▶ [Selected excerpt]
## BEGIN
These "substrings" can be of arbitrary mixed lengths, as long as you keep track of them. For instance, you might have 10 of the labels discussed in the above example at 16 bytes each, followed by 12 strings of up to 40 bytes each, including terminal nulls. If these strings are numbered 0-11 you could find the location of the UBth string via Str0[16 * 10 + 40 * UB].

You can use two-index addressing to eliminate the need for terminal nulls, or to select only a portion of a substring. For example, the Auto_Recorder macro mini-app sets the following substrings near the start of the macro:

    Str0[0]="RMS Event Threshold, %FS" +z      ;Ctrl0 w. Btn2 = 0
    Str0[32]="Peak Event Threshold, %FS" +z    ;Ctrl0 w. Btn2 = 1
    Str0[2*32]="RMS Quiet Threshold, %FS" +z   ;Ctrl1 w. Btn2 = 0
    Str0[3*32]="Peak Quiet Threshold, %FS" +z  ;Ctrl1 w. Btn2 = 1

    Str0[130]="RMS Mode" +z                    ;Btn2 = 0
    Str0[130 + 16]="Peak Mode" +z              ;Btn2 = 1

    Str0[170]="Event = Left " +z               ;Btn4 = 0
    Str0[170 + 16]="Event = Right" +z          ;Btn4 = 1
    Str0[170 + 2*16]="Event = Both " +z        ;Btn4 = 2

    Str0[220]="Setup TC = 10  " +z             ;Btn5 = 0
    Str0[220 + 16]="Setup TC = 100 " +z        ;Btn5 = 1
    Str0[220 + 2*16]="Setup TC = 1000" +z      ;Btn5 = 2

These are all null-terminated (the +z after each inserts a zero), and they are used that way for normal labels. But these same strings are used to send shortened versions of current settings to a log file. The Mode may be either "RMS" or "Peak", depending on the Btn2 setting, but the whole "RMS Mode" or "Peak Mode" strings are not sent. Instead, only the first 4 characters are used by setting the second index to -4. (See String Indexes, above.)
## END
▶ [Brief]
Resume the passage on substring indexing above, starting right after its last sentence.

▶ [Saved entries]
## BEGIN
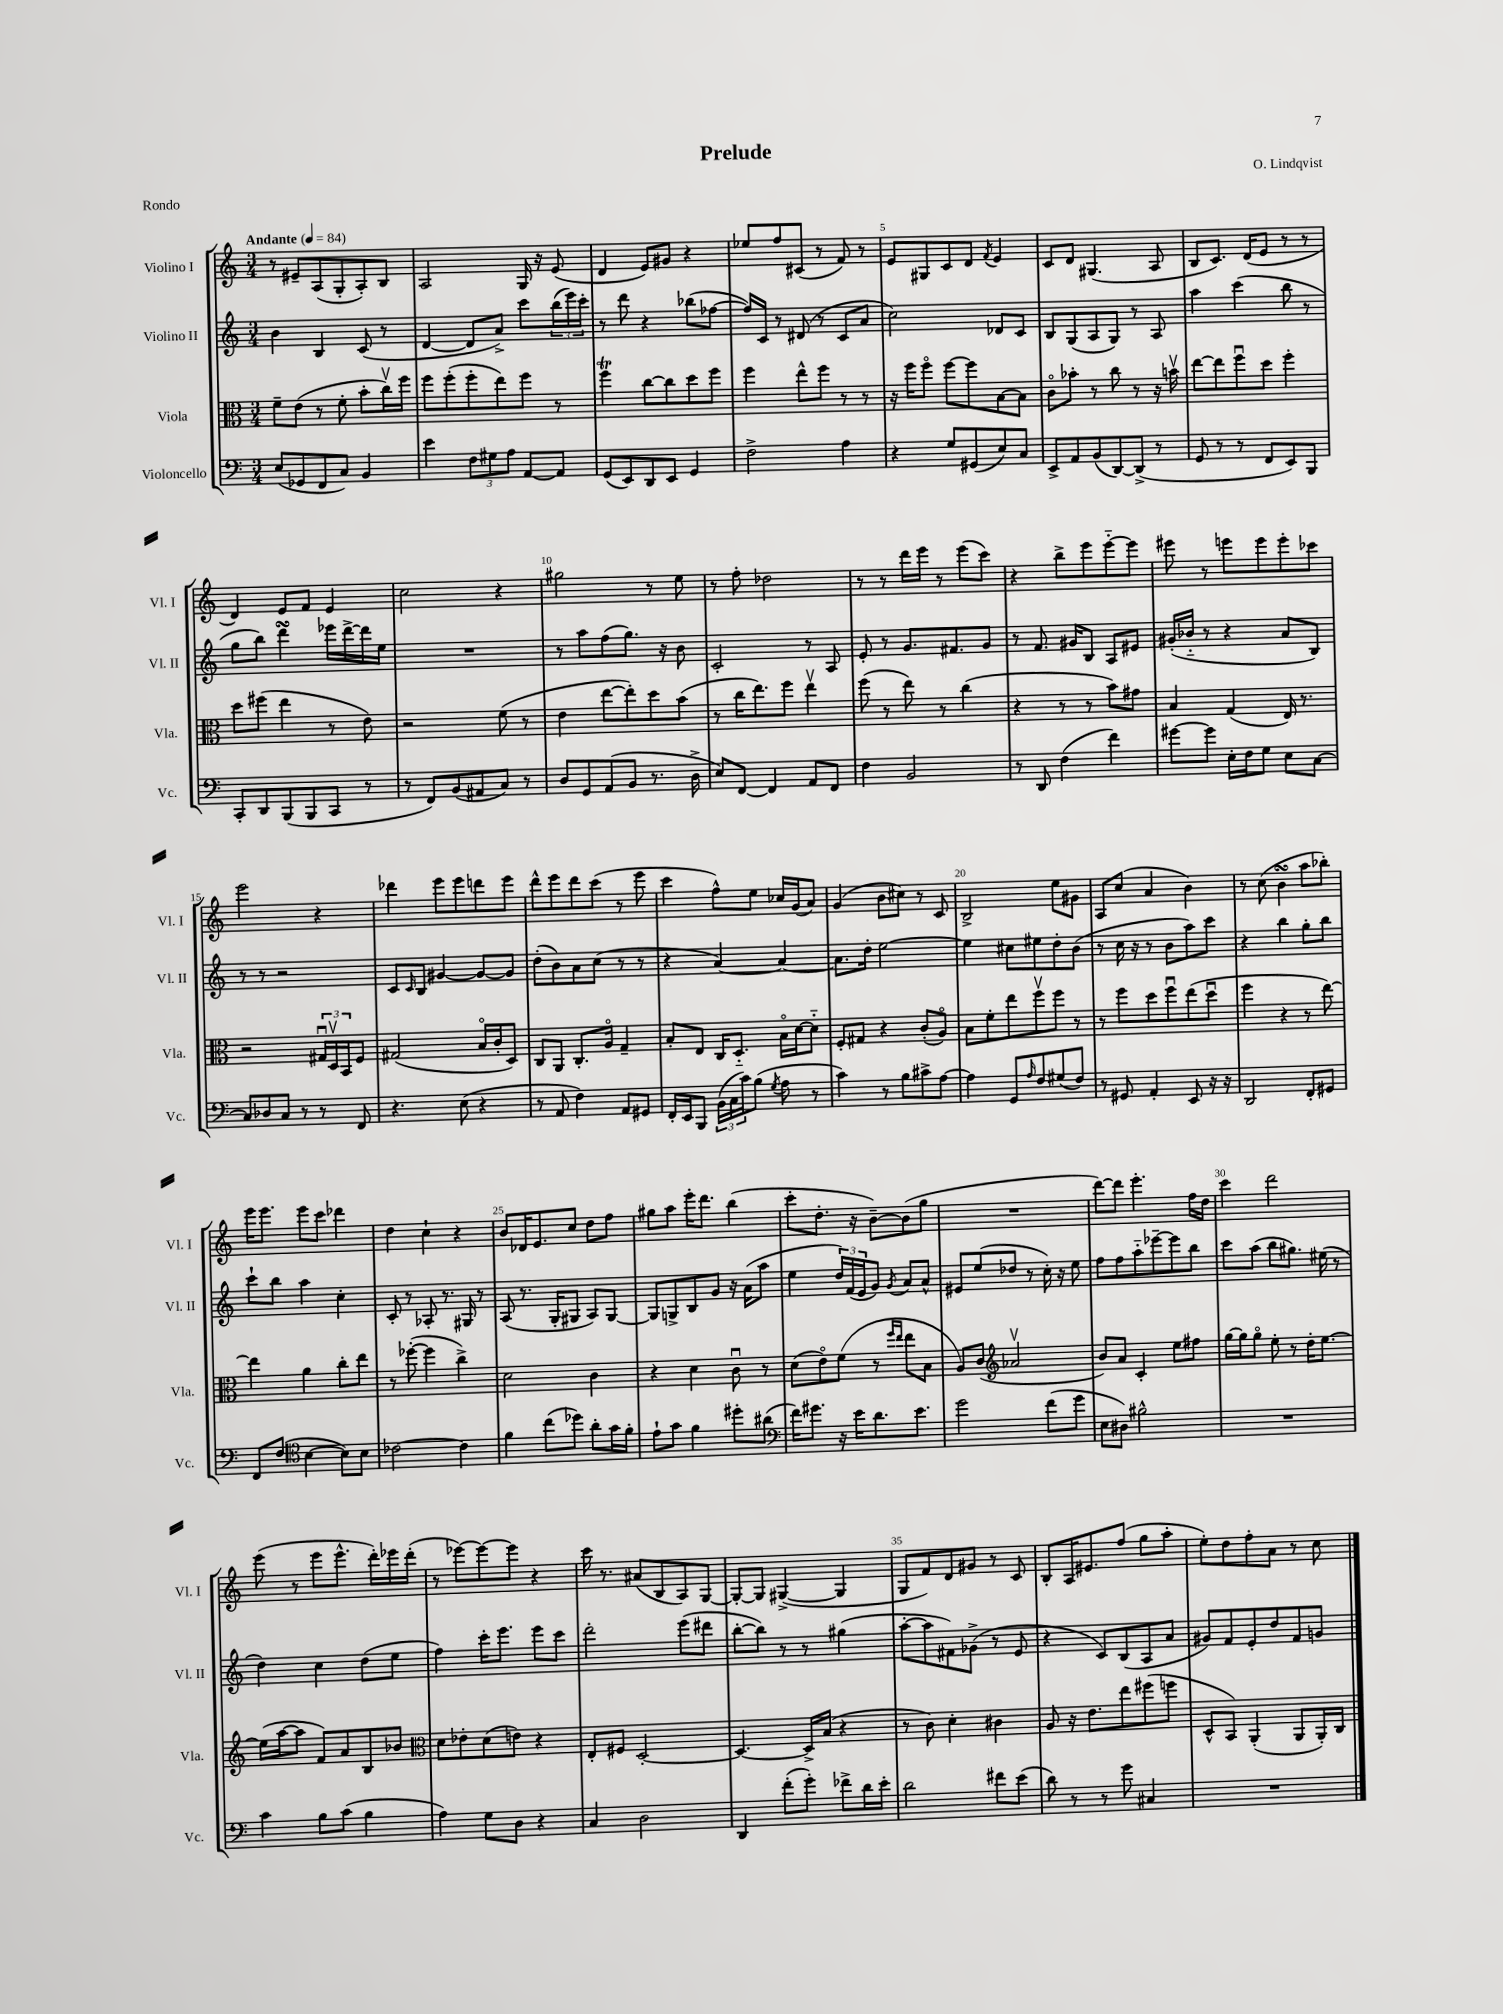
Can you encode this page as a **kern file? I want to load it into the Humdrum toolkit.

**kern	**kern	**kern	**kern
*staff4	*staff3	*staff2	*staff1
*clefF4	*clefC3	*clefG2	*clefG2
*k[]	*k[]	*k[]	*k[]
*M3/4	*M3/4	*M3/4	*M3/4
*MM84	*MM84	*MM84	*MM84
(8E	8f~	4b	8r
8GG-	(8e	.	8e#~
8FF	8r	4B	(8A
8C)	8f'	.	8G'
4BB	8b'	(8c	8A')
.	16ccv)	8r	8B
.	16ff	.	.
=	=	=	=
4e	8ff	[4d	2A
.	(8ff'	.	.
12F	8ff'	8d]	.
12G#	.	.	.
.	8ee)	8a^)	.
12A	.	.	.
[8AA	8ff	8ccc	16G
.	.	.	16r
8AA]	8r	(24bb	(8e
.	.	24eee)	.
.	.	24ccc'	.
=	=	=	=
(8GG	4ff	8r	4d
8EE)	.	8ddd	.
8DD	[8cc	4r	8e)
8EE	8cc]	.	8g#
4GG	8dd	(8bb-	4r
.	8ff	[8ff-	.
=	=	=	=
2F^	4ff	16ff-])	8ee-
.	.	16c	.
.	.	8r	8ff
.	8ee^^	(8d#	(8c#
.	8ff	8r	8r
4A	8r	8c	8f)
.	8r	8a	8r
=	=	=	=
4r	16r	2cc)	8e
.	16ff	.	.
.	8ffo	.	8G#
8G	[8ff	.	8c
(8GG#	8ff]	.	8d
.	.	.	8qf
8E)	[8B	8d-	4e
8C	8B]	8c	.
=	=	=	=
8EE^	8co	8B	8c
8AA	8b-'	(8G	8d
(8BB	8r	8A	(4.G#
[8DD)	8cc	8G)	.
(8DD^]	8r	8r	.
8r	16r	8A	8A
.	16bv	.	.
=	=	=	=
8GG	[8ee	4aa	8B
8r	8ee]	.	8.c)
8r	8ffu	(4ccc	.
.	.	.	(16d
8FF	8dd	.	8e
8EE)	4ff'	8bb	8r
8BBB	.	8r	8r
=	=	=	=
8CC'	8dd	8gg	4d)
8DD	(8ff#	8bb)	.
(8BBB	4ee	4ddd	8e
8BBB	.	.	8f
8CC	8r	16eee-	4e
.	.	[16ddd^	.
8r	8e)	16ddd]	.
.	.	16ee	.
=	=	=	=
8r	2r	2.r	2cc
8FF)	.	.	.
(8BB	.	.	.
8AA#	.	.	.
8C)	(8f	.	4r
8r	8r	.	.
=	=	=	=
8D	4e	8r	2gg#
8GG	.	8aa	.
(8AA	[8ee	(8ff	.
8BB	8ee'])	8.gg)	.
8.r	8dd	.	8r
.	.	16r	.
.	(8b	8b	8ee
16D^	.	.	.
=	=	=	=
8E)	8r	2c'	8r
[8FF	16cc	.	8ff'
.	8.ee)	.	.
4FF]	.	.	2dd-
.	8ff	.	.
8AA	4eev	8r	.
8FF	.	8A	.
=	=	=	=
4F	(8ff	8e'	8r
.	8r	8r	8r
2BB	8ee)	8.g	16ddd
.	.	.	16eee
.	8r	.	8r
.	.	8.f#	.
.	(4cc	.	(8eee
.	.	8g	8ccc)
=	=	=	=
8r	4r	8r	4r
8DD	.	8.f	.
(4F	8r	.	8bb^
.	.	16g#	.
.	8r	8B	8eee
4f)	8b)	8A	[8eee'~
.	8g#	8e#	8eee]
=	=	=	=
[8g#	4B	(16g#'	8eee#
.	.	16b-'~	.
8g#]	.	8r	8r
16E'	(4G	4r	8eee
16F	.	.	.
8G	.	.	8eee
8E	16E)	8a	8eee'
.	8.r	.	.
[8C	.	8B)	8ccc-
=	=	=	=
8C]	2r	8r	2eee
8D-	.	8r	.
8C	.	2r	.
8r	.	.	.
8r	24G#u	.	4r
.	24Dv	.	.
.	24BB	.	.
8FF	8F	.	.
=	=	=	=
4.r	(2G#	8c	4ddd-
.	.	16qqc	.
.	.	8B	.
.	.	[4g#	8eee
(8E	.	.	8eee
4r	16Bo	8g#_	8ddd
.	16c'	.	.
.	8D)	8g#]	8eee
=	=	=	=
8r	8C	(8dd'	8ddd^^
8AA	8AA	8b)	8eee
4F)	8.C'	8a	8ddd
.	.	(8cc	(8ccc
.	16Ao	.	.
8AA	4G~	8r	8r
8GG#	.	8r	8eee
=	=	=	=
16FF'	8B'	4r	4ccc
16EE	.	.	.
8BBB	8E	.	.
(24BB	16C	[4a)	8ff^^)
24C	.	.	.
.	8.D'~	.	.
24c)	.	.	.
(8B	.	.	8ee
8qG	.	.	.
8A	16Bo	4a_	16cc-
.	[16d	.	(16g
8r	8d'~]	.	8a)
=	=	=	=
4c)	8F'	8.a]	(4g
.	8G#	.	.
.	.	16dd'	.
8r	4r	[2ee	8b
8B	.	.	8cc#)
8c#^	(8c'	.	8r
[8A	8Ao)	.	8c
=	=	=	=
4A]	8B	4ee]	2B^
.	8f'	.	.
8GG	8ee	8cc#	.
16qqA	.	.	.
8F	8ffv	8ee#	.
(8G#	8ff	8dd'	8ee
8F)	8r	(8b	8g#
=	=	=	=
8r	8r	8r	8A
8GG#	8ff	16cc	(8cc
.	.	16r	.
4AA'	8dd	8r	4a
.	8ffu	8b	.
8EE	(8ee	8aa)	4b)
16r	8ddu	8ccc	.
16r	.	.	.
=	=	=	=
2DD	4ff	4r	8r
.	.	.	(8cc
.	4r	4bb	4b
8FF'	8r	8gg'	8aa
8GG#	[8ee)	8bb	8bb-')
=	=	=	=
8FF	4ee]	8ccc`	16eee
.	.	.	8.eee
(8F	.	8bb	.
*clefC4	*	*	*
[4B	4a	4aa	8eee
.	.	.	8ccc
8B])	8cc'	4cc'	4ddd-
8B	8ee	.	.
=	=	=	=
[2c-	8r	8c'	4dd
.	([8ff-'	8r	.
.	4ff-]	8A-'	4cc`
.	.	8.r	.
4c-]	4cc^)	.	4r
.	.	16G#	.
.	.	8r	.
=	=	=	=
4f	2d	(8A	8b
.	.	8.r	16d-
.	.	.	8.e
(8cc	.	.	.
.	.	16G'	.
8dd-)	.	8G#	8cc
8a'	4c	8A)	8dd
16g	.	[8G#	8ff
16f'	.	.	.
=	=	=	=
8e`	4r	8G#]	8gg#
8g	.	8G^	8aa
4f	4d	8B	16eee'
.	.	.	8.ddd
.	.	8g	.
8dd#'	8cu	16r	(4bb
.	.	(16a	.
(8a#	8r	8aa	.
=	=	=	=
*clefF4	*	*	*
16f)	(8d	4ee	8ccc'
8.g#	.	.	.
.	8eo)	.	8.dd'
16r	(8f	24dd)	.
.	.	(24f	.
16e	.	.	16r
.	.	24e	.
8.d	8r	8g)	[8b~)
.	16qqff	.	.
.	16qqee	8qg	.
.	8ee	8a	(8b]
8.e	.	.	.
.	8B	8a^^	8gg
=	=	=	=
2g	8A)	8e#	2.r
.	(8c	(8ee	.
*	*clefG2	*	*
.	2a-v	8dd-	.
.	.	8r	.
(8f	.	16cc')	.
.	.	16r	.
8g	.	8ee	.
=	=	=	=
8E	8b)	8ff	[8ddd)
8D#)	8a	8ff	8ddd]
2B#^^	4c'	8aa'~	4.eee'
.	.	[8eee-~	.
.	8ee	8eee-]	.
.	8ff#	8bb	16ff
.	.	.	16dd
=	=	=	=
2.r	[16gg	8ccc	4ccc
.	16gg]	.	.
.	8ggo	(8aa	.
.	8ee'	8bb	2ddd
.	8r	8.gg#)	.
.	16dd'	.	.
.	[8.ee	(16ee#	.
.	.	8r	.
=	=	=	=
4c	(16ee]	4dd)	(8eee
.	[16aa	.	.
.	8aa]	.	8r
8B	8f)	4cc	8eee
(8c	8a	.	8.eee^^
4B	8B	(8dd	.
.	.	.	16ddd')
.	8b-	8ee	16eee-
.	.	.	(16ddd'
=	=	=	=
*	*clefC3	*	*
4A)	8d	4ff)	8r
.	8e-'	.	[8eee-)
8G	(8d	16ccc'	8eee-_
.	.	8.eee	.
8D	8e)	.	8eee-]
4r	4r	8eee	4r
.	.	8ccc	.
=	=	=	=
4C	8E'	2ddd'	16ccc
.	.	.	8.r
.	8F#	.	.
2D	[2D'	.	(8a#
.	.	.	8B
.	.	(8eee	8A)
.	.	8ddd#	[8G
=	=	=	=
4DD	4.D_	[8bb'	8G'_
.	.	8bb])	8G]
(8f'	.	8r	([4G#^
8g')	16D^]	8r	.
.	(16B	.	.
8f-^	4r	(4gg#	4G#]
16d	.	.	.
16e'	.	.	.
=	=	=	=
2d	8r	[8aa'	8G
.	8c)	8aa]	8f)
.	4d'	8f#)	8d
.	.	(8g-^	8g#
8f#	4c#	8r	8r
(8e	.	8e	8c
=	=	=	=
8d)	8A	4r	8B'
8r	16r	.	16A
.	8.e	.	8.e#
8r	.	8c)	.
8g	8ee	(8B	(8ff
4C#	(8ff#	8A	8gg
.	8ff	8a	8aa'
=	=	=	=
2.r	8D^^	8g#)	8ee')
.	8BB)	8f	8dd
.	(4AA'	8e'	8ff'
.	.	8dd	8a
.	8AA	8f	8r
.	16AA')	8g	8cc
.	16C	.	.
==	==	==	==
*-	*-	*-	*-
## END
▶ [Result of this exercise]
The mode thus could have been sent as Str0[130 + 16*Btn2,-4], but note that the Ctrl0 labels at Str0[0] also include the current mode at the start, so Str0[32*Btn2,-4] does the same job in less space. See, for example, the Btn3 Event Logging toggle code in _Auto_Rec_Ctrls custom controls handler, where the relevant substring is italicized here for clarity:

    ...
    IF.Ctrls=7             ;Btn3 = Event Logging toggle
        ...
        LogTxt=n +"Chan" +p7 +"Mode" +p13 +"Thresh" +p21 _  ;Settings
            +"QuTh" +p27 +"PreSt" +p34 +"MinQu" +p42 +"TC" _
            +n + Str0[178 + 16*Btn4,-5] +p8 +Str0[32*Btn2,-4] _
            +p16 +Ctrl0(0) +p23 +Ctrl1(0) +p29 +Ctrl2(0) _
            +p36 +Ctrl3(0) +p43 +Str0[231 + 16*Btn5]

Likewise, the Btn4 Event Channel strings start at Str0[170] but the leading "Event = " portion is not sent to the log. Instead, the start index is advanced to 178 to skip over that portion, and only the following 5 characters are sent via Str0[178 + 16*Btn4,-5]. (Note that an extra space was included after "Left " and "Both " to pad them up to 5 characters to match "Right".)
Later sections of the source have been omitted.